# Job item
Starting at the line below holding "top:88px; width:44px; height:30px;" and stopping at the line holding "position:absolute; right:8px; top:9px;", print every line exactly, both ends included, and leave the rest out.

Recorded data section start

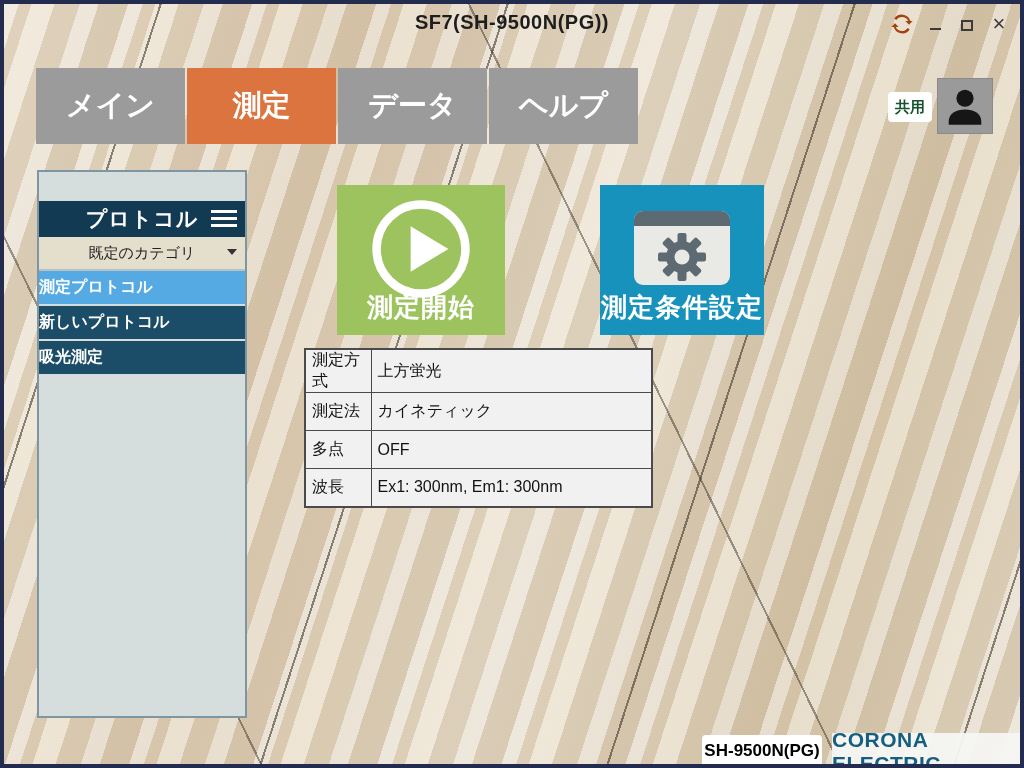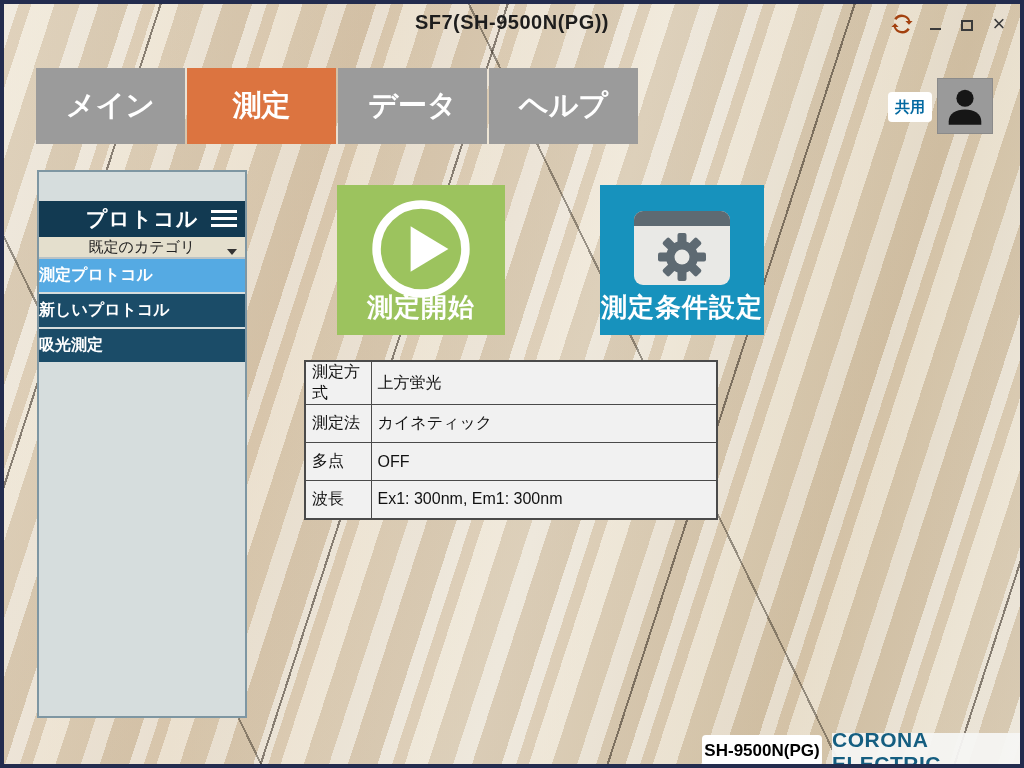--- a/index.html
+++ b/index.html
@@ -28,49 +28,49 @@
 
   
   .tabs { position:absolute; left:32px; top:64px; width:602px; height:76px; display:flex; gap:2px; }
   .tab { flex:1; display:flex; align-items:center; justify-content:center;
     background:#9B9B9B; color:#fff; font-size:29px; font-weight:bold; cursor:pointer; }
   .tab.active { background:#DC7440; }
 
   
   .shared-badge { position:absolute; left:884px; top:88px; width:44px; height:30px;
     background:#fff; border-radius:4px; display:flex; align-items:center; justify-content:center;
-    color:#0369a1; font-size:15px; font-weight:bold; }
+    color:#14532d; font-size:15px; font-weight:bold; }
   .avatar { position:absolute; left:933px; top:74px; width:56px; height:56px;
     background:#9A9A9A; border:1px solid #8a8a8a; display:flex; align-items:center; justify-content:center; cursor:pointer; }
 
   
   .sidebar { position:absolute; left:33px; top:166px; width:210px; height:548px;
     background:#D6DDDD; border:2px solid #7E96A2; }
   .sb-header { position:relative; height:36px; background:#123A52; display:flex; align-items:center; justify-content:center;margin-top:29px; }
   .sb-title { color:#fff; font-size:21px; font-weight:bold; letter-spacing:1px; }
   .menu-icon { position:absolute; right:8px; top:9px; width:26px; height:18px; cursor:pointer; }
   .menu-icon span { display:block; width:26px; height:3px; background:#fff; margin-bottom:4px; }
-  .sb-dropdown { position:relative; height:22px; background:#E4DFCD; border-bottom:2px solid #B8C2C6;
+  .sb-dropdown { position:relative; height:34px; background:#E4DFCD; border-bottom:2px solid #B8C2C6;
     display:flex; align-items:center; justify-content:center; color:#222; font-size:15px; cursor:pointer; }
   .caret-down { position:absolute; right:8px; top:12px; width:0; height:0;
     border-left:5px solid transparent; border-right:5px solid transparent; border-top:6px solid #333; }
   .sb-item { height:33px; margin-bottom:2px; display:flex; align-items:center; 
     background:#1B4C68; color:#fff; font-size:16px; font-weight:600; cursor:pointer; }
   .sb-item.selected { background:#55AAE3; }
 
   
   .big-btn { position:absolute; display:flex; flex-direction:column; align-items:center;
     justify-content:flex-end; cursor:pointer; }
   .btn-start { left:333px; top:181px; width:168px; height:150px; background:#9CC35E; }
   .btn-settings { left:596px; top:181px; width:164px; height:150px; background:#1792BD; }
   .big-btn .icon-wrap { position:absolute; top:12px; left:0; width:100%; display:flex; justify-content:center; }
   .big-btn .label { margin-bottom:10px; color:#fff; font-size:26px; font-weight:bold; letter-spacing:1px; }
 
   
-  .cond-table { position:absolute; left:300px; top:356px; width:414px;
+  .cond-table { position:absolute; left:300px; top:344px; width:349px;
     border-collapse:collapse; background:#F1F1F1; border:2px solid #4A4A4A; }
   .cond-table td { border:1px solid #4A4A4A; height:38px; padding-left:6px;
     font-size:16px; color:#111; }
   .cond-table td.key { width:66px; }
 
   
   .model-badge { position:absolute; left:698px; top:731px; width:120px; height:31px;
     background:#fff; border-radius:4px; display:flex; align-items:center; justify-content:center;
     color:#000; font-size:17px; font-weight:bold; }
   .brand-badge { position:absolute; left:828px; top:729px; width:188px; height:37px;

Recorded data section end

# Task result
   .shared-badge { position:absolute; left:884px; top:88px; width:44px; height:30px;
     background:#fff; border-radius:4px; display:flex; align-items:center; justify-content:center;
-    color:#0369a1; font-size:15px; font-weight:bold; }
+    color:#14532d; font-size:15px; font-weight:bold; }
   .avatar { position:absolute; left:933px; top:74px; width:56px; height:56px;
     background:#9A9A9A; border:1px solid #8a8a8a; display:flex; align-items:center; justify-content:center; cursor:pointer; }
 
   
   .sidebar { position:absolute; left:33px; top:166px; width:210px; height:548px;
     background:#D6DDDD; border:2px solid #7E96A2; }
   .sb-header { position:relative; height:36px; background:#123A52; display:flex; align-items:center; justify-content:center;margin-top:29px; }
   .sb-title { color:#fff; font-size:21px; font-weight:bold; letter-spacing:1px; }
   .menu-icon { position:absolute; right:8px; top:9px; width:26px; height:18px; cursor:pointer; }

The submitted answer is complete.